**Exercise details**
List each line in the listing that contains the string "Karriere".

**Records provided**
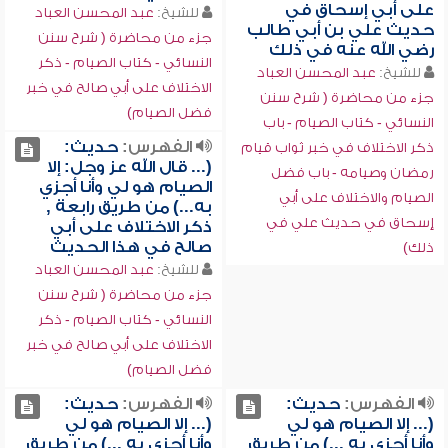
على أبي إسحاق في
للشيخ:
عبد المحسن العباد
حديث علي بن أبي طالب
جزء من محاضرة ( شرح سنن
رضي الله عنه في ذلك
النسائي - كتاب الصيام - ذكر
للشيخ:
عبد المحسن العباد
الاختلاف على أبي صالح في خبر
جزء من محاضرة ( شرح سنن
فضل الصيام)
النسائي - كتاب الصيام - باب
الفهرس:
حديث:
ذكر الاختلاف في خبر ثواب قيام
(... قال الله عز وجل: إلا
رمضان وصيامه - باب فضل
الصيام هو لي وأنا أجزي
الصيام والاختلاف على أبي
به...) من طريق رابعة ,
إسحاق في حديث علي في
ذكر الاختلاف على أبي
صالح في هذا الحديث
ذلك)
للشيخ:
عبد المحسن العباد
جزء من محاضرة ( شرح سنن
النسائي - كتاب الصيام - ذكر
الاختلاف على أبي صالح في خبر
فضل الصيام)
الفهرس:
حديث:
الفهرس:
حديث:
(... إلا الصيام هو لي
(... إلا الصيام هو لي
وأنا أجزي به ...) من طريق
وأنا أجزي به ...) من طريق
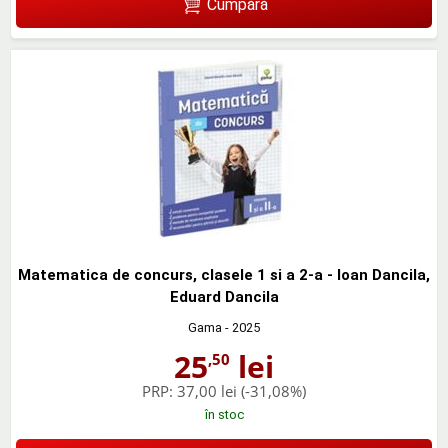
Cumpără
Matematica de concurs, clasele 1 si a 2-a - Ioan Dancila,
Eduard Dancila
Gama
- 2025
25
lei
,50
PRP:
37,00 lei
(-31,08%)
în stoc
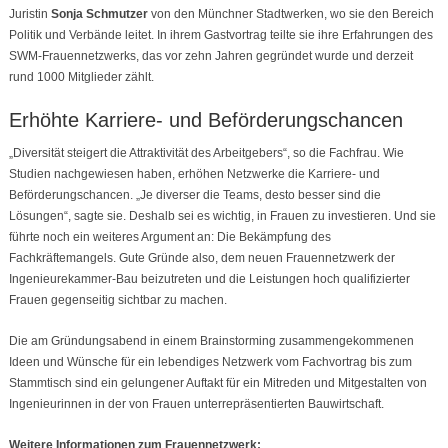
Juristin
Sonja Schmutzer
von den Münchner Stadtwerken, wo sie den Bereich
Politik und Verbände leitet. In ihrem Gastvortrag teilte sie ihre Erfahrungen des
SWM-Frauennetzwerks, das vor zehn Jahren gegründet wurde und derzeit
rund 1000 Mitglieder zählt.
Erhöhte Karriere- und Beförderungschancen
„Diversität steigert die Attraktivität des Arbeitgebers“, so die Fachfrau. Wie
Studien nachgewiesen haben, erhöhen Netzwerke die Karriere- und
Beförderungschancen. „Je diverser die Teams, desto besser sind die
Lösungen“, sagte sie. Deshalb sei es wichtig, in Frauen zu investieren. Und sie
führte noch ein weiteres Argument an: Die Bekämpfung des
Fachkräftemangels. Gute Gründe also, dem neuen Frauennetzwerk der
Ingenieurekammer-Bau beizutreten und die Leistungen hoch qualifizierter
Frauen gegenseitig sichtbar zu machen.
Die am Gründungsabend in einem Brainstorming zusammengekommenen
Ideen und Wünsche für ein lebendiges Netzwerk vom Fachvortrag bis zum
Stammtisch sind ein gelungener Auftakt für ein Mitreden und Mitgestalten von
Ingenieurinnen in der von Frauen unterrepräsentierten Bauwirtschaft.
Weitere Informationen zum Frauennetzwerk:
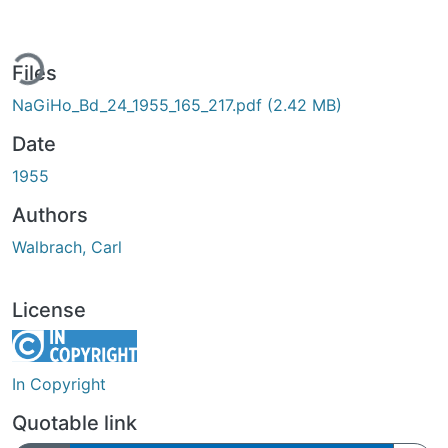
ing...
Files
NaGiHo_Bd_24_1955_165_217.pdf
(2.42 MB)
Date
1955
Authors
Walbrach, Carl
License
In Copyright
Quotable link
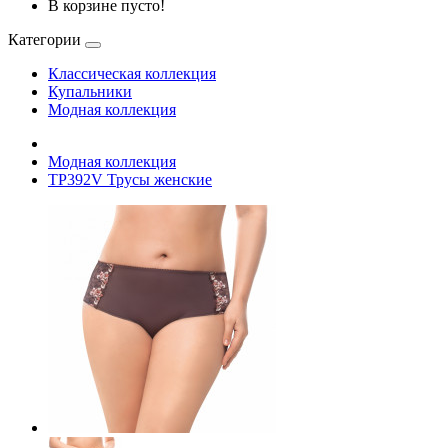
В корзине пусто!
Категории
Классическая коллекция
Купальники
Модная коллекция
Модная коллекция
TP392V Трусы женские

**Reply**
Erhöhte Karriere- und Beförderungschancen
Studien nachgewiesen haben, erhöhen Netzwerke die Karriere- und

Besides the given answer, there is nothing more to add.